Monitoring

Gentics Mesh exposes monitoring data via an un-authenticated monitoring server. In addition to the default API server which runs on default port 8080 an additional monitoring server will be started which listens on localhost:8081 by default.

The monitoring server is un-authenticated and thus should not be exposed to the public. By default it will only bind to localhost:8081.

Configuration

The network settings for the monitoring server can be configured within the mesh.yml or via environment settings.

The montoring server can also be turned off via the enabled flag.

mesh.yml
…
monitoring:
  enabled: true
  port: 8081
  host: "127.0.0.1"
Container deployments which need to access the monitoring API need to change the monitoring server binding in order to expose the port.
This can be done via the environment http host setting: MESH_MONITORING_HTTP_HOST=0.0.0.0

Liveness Probe in Docker

The liveness of the Gentics Mesh instance running in a docker container can be checked by executing the command java -cp mesh.jar com.gentics.mesh.monitor.jmx.JMXProbe inside the container.
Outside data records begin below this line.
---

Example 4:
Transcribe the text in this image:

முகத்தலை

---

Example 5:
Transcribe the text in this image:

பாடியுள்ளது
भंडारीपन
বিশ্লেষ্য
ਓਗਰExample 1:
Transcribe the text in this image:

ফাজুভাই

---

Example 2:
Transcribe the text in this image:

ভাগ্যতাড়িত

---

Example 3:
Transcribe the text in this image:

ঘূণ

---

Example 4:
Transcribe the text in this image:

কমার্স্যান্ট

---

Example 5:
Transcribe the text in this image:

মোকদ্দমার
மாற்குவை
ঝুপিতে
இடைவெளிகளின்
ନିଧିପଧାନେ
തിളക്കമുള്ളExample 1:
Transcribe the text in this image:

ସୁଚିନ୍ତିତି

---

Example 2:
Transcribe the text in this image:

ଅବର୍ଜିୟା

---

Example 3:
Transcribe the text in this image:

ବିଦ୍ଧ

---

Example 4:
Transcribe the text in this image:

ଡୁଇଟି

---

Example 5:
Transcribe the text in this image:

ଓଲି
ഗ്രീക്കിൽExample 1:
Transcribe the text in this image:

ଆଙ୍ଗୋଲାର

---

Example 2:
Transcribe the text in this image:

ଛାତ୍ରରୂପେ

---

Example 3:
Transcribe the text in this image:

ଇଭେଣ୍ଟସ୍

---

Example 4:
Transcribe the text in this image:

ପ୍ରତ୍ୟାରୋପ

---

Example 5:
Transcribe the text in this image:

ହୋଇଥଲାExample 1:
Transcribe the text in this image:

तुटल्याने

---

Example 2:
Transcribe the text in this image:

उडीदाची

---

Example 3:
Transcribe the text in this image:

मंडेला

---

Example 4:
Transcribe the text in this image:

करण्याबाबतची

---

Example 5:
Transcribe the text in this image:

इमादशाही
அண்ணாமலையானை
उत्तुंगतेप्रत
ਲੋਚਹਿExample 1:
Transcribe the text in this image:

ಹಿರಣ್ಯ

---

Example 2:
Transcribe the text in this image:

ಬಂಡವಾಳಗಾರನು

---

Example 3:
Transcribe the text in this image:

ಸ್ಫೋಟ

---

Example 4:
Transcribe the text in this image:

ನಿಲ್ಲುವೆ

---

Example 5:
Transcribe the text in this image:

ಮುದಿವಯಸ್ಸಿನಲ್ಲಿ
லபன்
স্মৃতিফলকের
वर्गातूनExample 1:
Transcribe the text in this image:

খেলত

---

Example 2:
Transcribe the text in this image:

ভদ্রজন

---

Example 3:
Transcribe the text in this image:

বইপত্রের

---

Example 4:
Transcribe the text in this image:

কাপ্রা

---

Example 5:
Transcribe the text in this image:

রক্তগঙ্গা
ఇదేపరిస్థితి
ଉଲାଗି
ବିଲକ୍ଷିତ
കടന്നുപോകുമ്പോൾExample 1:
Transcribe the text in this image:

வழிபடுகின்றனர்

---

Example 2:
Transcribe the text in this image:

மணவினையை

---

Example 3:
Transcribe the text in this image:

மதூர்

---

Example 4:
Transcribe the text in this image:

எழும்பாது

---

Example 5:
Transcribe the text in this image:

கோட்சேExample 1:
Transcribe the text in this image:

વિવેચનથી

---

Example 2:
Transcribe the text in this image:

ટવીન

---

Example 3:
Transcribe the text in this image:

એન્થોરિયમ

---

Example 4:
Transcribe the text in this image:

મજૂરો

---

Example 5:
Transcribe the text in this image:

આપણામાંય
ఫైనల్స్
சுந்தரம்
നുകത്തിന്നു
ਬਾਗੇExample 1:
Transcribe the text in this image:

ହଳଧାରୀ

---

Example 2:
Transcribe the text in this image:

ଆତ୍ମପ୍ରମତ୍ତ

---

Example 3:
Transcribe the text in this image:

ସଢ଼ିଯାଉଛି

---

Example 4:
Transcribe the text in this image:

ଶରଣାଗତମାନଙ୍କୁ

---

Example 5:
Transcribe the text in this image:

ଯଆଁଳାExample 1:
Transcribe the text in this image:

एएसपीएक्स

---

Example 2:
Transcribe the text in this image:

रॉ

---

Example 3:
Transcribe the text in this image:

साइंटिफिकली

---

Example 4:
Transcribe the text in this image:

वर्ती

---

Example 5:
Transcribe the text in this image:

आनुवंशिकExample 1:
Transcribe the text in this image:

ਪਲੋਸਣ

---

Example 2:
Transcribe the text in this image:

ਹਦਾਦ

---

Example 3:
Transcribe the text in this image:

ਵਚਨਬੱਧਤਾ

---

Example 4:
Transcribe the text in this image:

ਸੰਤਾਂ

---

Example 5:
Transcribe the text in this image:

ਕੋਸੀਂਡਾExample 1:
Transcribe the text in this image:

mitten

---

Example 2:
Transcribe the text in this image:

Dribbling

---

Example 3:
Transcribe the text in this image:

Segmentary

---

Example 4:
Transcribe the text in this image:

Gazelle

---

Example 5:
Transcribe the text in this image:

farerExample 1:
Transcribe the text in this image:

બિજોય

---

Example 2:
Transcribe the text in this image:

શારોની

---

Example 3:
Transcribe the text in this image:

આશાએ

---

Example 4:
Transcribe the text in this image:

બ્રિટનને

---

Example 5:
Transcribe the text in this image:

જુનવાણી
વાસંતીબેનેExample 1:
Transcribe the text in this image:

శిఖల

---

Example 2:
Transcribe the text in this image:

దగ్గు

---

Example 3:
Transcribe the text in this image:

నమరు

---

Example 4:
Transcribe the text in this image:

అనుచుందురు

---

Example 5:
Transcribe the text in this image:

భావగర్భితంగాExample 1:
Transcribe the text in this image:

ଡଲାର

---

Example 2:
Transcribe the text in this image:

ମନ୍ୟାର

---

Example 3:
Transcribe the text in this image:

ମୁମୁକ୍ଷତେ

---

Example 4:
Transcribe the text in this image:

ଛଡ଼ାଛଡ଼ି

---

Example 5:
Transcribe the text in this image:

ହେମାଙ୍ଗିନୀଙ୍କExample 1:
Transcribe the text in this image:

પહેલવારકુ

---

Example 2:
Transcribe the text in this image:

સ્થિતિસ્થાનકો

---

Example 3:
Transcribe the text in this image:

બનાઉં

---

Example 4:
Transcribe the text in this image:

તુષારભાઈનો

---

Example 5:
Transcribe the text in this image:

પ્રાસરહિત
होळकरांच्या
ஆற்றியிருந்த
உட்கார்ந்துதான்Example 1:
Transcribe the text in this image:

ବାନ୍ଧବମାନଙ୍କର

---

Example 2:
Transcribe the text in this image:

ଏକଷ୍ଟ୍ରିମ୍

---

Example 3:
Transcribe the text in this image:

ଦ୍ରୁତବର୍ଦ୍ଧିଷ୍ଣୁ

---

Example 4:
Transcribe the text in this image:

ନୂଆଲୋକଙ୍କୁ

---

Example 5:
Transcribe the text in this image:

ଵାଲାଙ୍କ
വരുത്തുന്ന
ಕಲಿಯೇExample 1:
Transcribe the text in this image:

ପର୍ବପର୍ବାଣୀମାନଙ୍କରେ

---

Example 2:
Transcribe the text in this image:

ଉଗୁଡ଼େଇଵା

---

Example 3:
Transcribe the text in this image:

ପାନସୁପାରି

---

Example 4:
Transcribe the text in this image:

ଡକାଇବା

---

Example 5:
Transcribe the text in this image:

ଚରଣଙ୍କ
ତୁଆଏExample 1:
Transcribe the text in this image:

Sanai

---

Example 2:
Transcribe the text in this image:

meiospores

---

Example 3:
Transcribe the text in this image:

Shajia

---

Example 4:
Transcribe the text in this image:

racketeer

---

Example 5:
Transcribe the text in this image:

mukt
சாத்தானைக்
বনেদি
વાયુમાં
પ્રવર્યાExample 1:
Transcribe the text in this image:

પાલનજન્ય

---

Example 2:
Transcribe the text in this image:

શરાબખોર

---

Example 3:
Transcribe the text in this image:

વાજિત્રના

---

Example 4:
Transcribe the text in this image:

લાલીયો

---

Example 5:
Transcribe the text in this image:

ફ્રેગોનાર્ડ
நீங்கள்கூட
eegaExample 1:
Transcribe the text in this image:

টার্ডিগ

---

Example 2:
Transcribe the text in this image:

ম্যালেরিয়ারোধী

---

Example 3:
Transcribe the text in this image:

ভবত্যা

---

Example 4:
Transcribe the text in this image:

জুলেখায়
This has some advantages over the liveness probe using the HTTP endpoint: Liveness checked with JMX does not depend on the http verticles and vert.x to be fully started, but only on the Java process to be running and having the JMX bean registered. This means that - especially when running Gentics Mesh in a cluster - the instances will become live very soon, whereas starting of vert.x and the http verticles may take a while, because this requires OrientDB cluster to be synchronized first.

Endpoints

Liveness Probe

The healthcheck liveness probe endpoint GET /api/v2/health/live indicates if server is working as expected when status code 200 is returned.

Readiness Probe

The readiness probe endpoint GET /api/v2/health/ready returns status code 200 if the server is accepting connections. This endpoint can be used to check when the server instance if ready to accept requests once it has been started. This is especially useful if you run rolling cluster upgrades.

Status

The current Gentics Mesh server status can be checked against the GET /api/v2/status.

Status Description

STARTING

Status which indicates that the server is starting up.

WAITING_FOR_CLUSTER

Status which indicates that the server is waiting/looking for a cluster to join.

READY

Status which indicates that the server is operating normally.

SHUTTING_DOWN

Status which indicates that the instance is shutting down.

BACKUP

Status which indicates that a blocking backup is currently running.

RESTORE

Status which indicates that a blocking restore operation is currently running.

Cluster Status

The GET /api/v2/cluster/status endpoint returns the status of all cluster nodes to which the queries instance has establishes a connection.

Version Info

The version information can be retrieved via the GET /api/v2/versions endpoint.

{
  "meshVersion" : "0.30.2",
  "meshNodeName" : "Singing Chandelure",
  "databaseVendor" : "orientdb",
  "databaseVersion" : "3.0.16 - Veloce (build cc3c25ebc7d48a0db1073a0469cee2dd2947f4df, branch 3.0.x)",
  "searchVendor" : "elasticsearch",
  "searchVersion" : "6.1.2",
  "vertxVersion" : "3.5.4",
  "databaseRevision" : "0be9a986"
}

Prometheus Metrics

Gentics Mesh server exposes Prometheus compatible data on the /api/v2/metrics endpoint.

The Prometheus server can scrape metric data from this endpoint. Using Grafana in combination with Prometheus is a typical usecase to display metric data.

Prometheus

Example Prometheus configuration:

prometheus.yml
…
scrape_configs:
  - job_name: 'mesh'
    scrape_interval: 30s
    metrics_path: '/api/v2/metrics'
    static_configs:
        - targets: ['mesh:8081']
…

Metrics

Gentics Mesh exposes the following metrics in addition to the default Vert.x metrics. More metrics will be added over time.

<cache> is one of permission, projectbranchname, projectname, webroot.

Key Description

mesh_tx_created

Meter which measures the rate of created transactions over time.

mesh_notx_created

Meter which measures the rate of created noTx transactions over time.

mesh_graph_element_reload

Meter which tracks the reload operations on used vertices.

mesh_tx_time

Timer which tracks transaction durations.

mesh_tx_retry

Amount of transaction retries which happen if a conflict has been encountered.

tx_interrupt

Amount of commit interrupts.

commit_time

Timer which tracks commit durations.

mesh_node_migration_pending

Pending contents which need to be processed by the node migration.

mesh_cache_<cache>_hit

Amount of cache hits.

mesh_cache_<cache>_miss

Amount of cache misses.

mesh_cache_<cache>_clear_all

Amount of invalidations of the whole cache.

mesh_cache_<cache>_clear_single

Amount of invalidations for a single entry in the cache.

mesh_write_lock_waiting_time

Tracks the time which is spent waiting on the write lock.

mesh_write_lock_timeout

Amount of timeouts of acquiring the write lock.

mesh_topology_lock_waiting_time

Tracks the time which is spent waiting on the write lock.

mesh_topology_lock_timeout

Amount of timeouts of acquiring the write lock.

graphql_time

Timer which tracks duration of graphql requests.

mesh_storage_disk_total

Total disk size in bytes for the storage.

mesh_storage_disk_usable

Usable (free) disk size in bytes for the storage.

Clients

The Monitoring Java Client can be used to interact with the endpoints using Java.